-- Provided data --

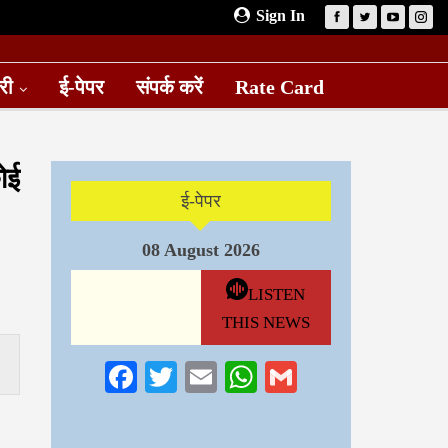
Sign In
री
ई-पेपर
संपर्क करें
Rate Card
ोई
ई-पेपर
08 August 2026
LISTEN
THIS NEWS
Facebook
Twitter
Email
WhatsApp
Gmail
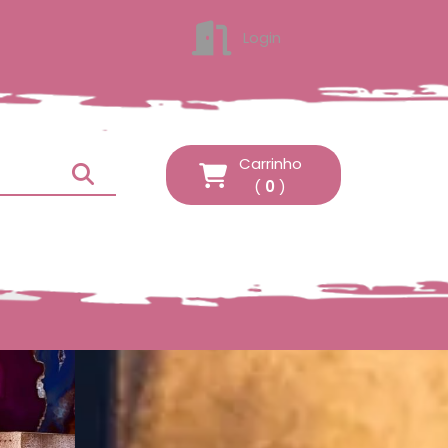
Login
ENTRAR
Carrinho
(
0
)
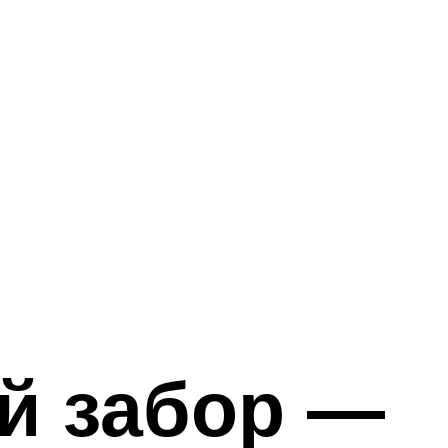
й забор —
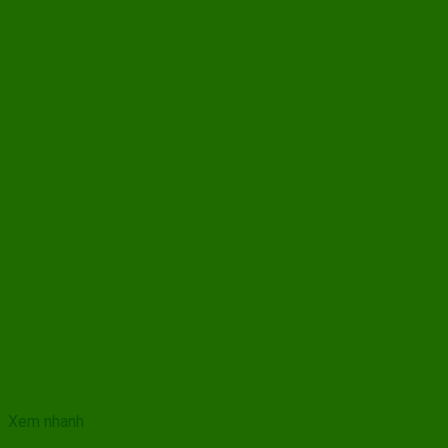
Xem nhanh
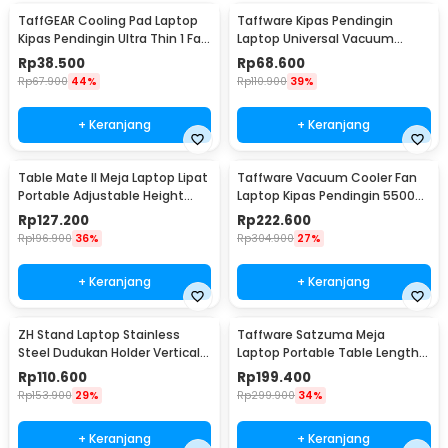
TaffGEAR Cooling Pad Laptop
Taffware Kipas Pendingin
Kipas Pendingin Ultra Thin 1 Fan
Laptop Universal Vacuum
14 Inch - V19
Cooler 3000RPM 2W 5V - ICE
Rp
38.500
Rp
68.600
FANIII
Rp
67.900
44%
Rp
110.900
39%
+ Keranjang
+ Keranjang
Table Mate II Meja Laptop Lipat
Taffware Vacuum Cooler Fan
Portable Adjustable Height
Laptop Kipas Pendingin 5500
51x39.5cm - TM2
RPM 5V - LC06
Rp
127.200
Rp
222.600
Rp
196.900
36%
Rp
304.900
27%
+ Keranjang
+ Keranjang
ZH Stand Laptop Stainless
Taffware Satzuma Meja
Steel Dudukan Holder Vertical
Laptop Portable Table Length
Gravity - ZH005
42x26cm - Z19
Rp
110.600
Rp
199.400
Rp
153.900
29%
Rp
299.900
34%
+ Keranjang
+ Keranjang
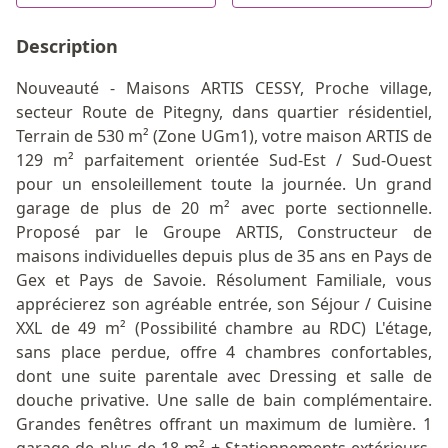
Description
Nouveauté - Maisons ARTIS CESSY, Proche village,
secteur Route de Pitegny, dans quartier résidentiel,
Terrain de 530 m² (Zone UGm1), votre maison ARTIS de
129 m² parfaitement orientée Sud-Est / Sud-Ouest
pour un ensoleillement toute la journée. Un grand
garage de plus de 20 m² avec porte sectionnelle.
Proposé par le Groupe ARTIS, Constructeur de
maisons individuelles depuis plus de 35 ans en Pays de
Gex et Pays de Savoie. Résolument Familiale, vous
apprécierez son agréable entrée, son Séjour / Cuisine
XXL de 49 m² (Possibilité chambre au RDC) L'étage,
sans place perdue, offre 4 chambres confortables,
dont une suite parentale avec Dressing et salle de
douche privative. Une salle de bain complémentaire.
Grandes fenêtres offrant un maximum de lumière. 1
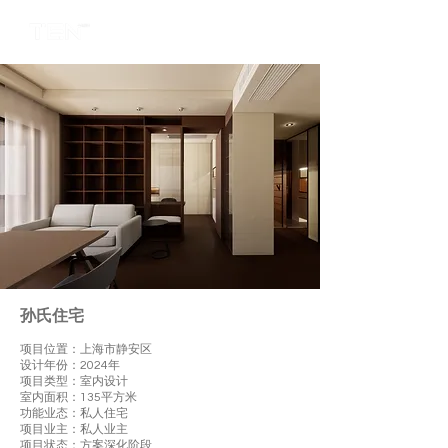
孙氏住宅
项目位置：上海市静安区
设计年份：2024年
项目类型：室内设计
室内面积：135平方米
功能业态：私人住宅
项目业主：私人业主
项目状态：方案深化阶段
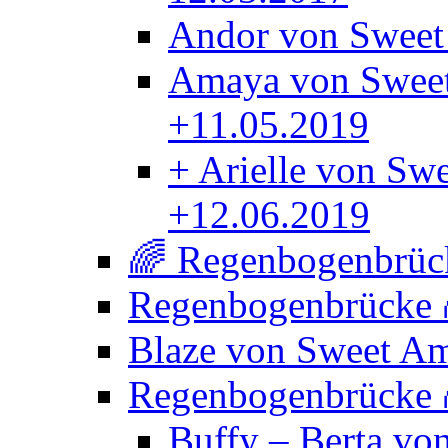
Andor von Sweet
Amaya von Sweet
+11.05.2019
+ Arielle von Sw
+12.06.2019
🌈 Regenbogenbrück
Regenbogenbrücke
Blaze von Sweet A
Regenbogenbrücke
Buffy – Berta vo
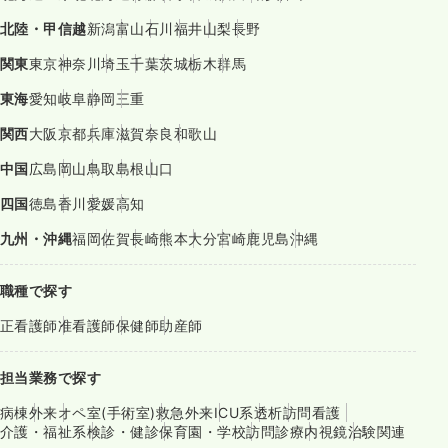
北陸・甲信越
新潟
富山
石川
福井
山梨
長野
関東
東京
神奈川
埼玉
千葉
茨城
栃木
群馬
東海
愛知
岐阜
静岡
三重
関西
大阪
京都
兵庫
滋賀
奈良
和歌山
中国
広島
岡山
鳥取
島根
山口
四国
徳島
香川
愛媛
高知
九州・沖縄
福岡
佐賀
長崎
熊本
大分
宮崎
鹿児島
沖縄
職種で探す
正看護師
准看護師
保健師
助産師
担当業務で探す
病棟
外来
オペ室(手術室)
救急外来
ICU系
透析
訪問看護
介護・福祉系
検診・健診
保育園・学校
訪問診療
内視鏡
治験関連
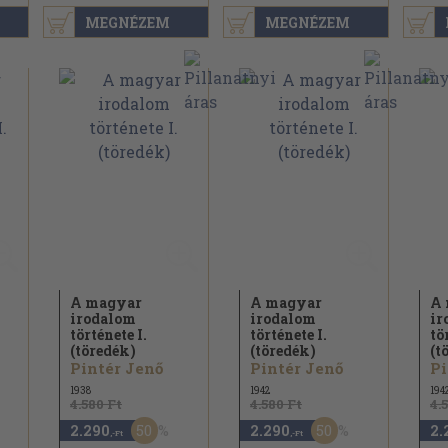
MEGNÉZEM
MEGNÉZEM
A magyar
A magyar
A 
irodalom
irodalom
ir
története I.
története I.
tö
(töredék)
(töredék)
(t
Pintér Jenő
Pintér Jenő
Pi
1938
1942
194
4.580 Ft
4.580 Ft
4.
50
50
2.290
2.290
2.
,-Ft
,-Ft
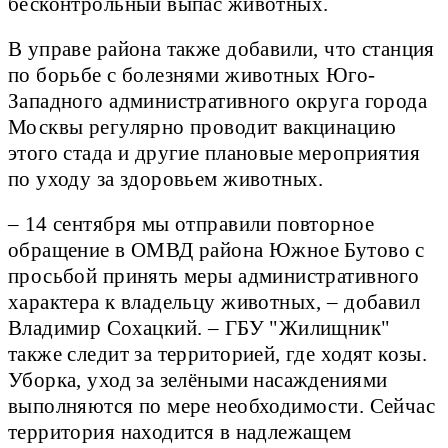
бесконтрольный выпас животных.
В управе района также добавили, что станция
по борьбе с болезнями животных Юго-
Западного административного округа города
Москвы регулярно проводит вакцинацию
этого стада и другие плановые мероприятия
по уходу за здоровьем животных.
– 14 сентября мы отправили повторное
обращение в ОМВД района Южное Бутово с
просьбой принять меры административного
характера к владельцу животных, – добавил
Владимир Сохацкий. – ГБУ "Жилищник"
также следит за территорией, где ходят козы.
Уборка, уход за зелёными насаждениями
выполняются по мере необходимости. Сейчас
территория находится в надлежащем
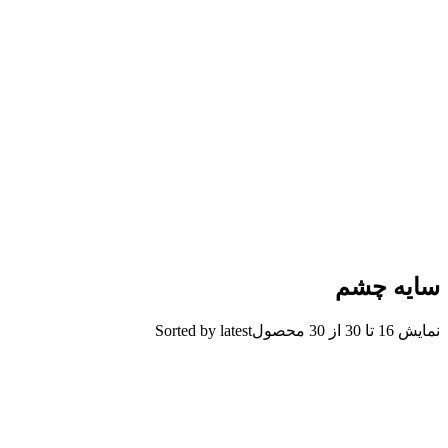
سایه چشم
نمایش 16 تا 30 از 30 محصول
Sorted by latest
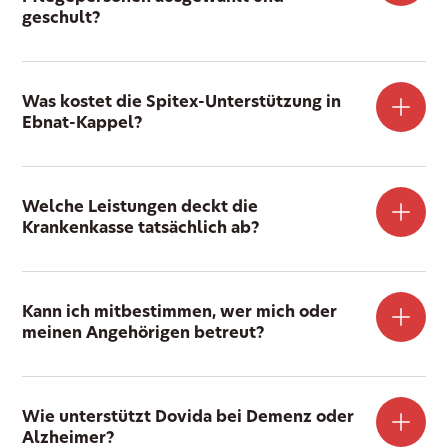
geschult?
Was kostet die Spitex-Unterstützung in
Ebnat-Kappel?
Welche Leistungen deckt die
Krankenkasse tatsächlich ab?
Kann ich mitbestimmen, wer mich oder
meinen Angehörigen betreut?
Wie unterstützt Dovida bei Demenz oder
Alzheimer?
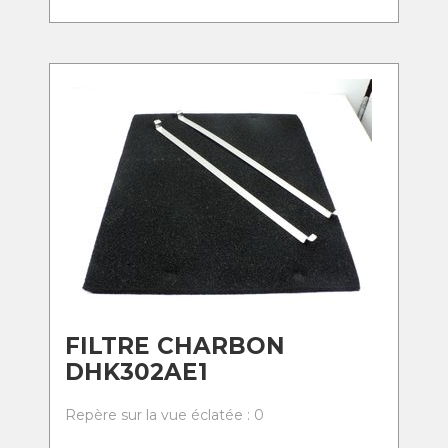
FILTRE CHARBON
DHK302AE1
Repère sur la vue éclatée : 0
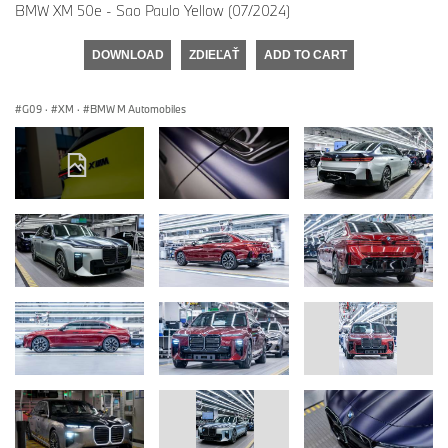
BMW XM 50e - Sao Paulo Yellow (07/2024)
DOWNLOAD
ZDIEĽAŤ
ADD TO CART
G09
·
XM
·
BMW M Automobiles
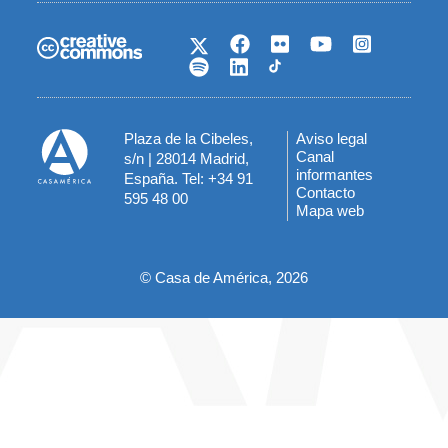
Plaza de la Cibeles,
Aviso legal
Menú
Canal
s/n | 28014 Madrid,
informantes
España. Tel: +34 91
del
Contacto
595 48 00
Mapa web
pie
© Casa de América, 2026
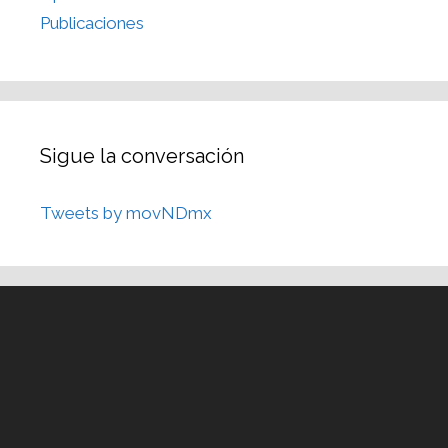
Publicaciones
Sigue la conversación
Tweets by movNDmx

-- Your goal --
Start at the line above containing "संपर्क करें" and stop at the line containing "Table Mate II Meja Laptop Lipat": print those lines and everything between them exactly, but not the pictures.

-- Solution --
संपर्क करें
Rate Card
ोई
ई-पेपर
08 August 2026
LISTEN
THIS NEWS
Facebook
Twitter
Email
WhatsApp
Gmail
Login
ENTRAR
Carrinho
(
0
)
й забор —
Xem nhanh
TaffGEAR Cooling Pad Laptop
Taffware Kipas Pendingin
Kipas Pendingin Ultra Thin 1 Fan
Laptop Universal Vacuum
14 Inch - V19
Cooler 3000RPM 2W 5V - ICE
Rp
38.500
Rp
68.600
FANIII
Rp
67.900
44%
Rp
110.900
39%
+ Keranjang
+ Keranjang
Table Mate II Meja Laptop Lipat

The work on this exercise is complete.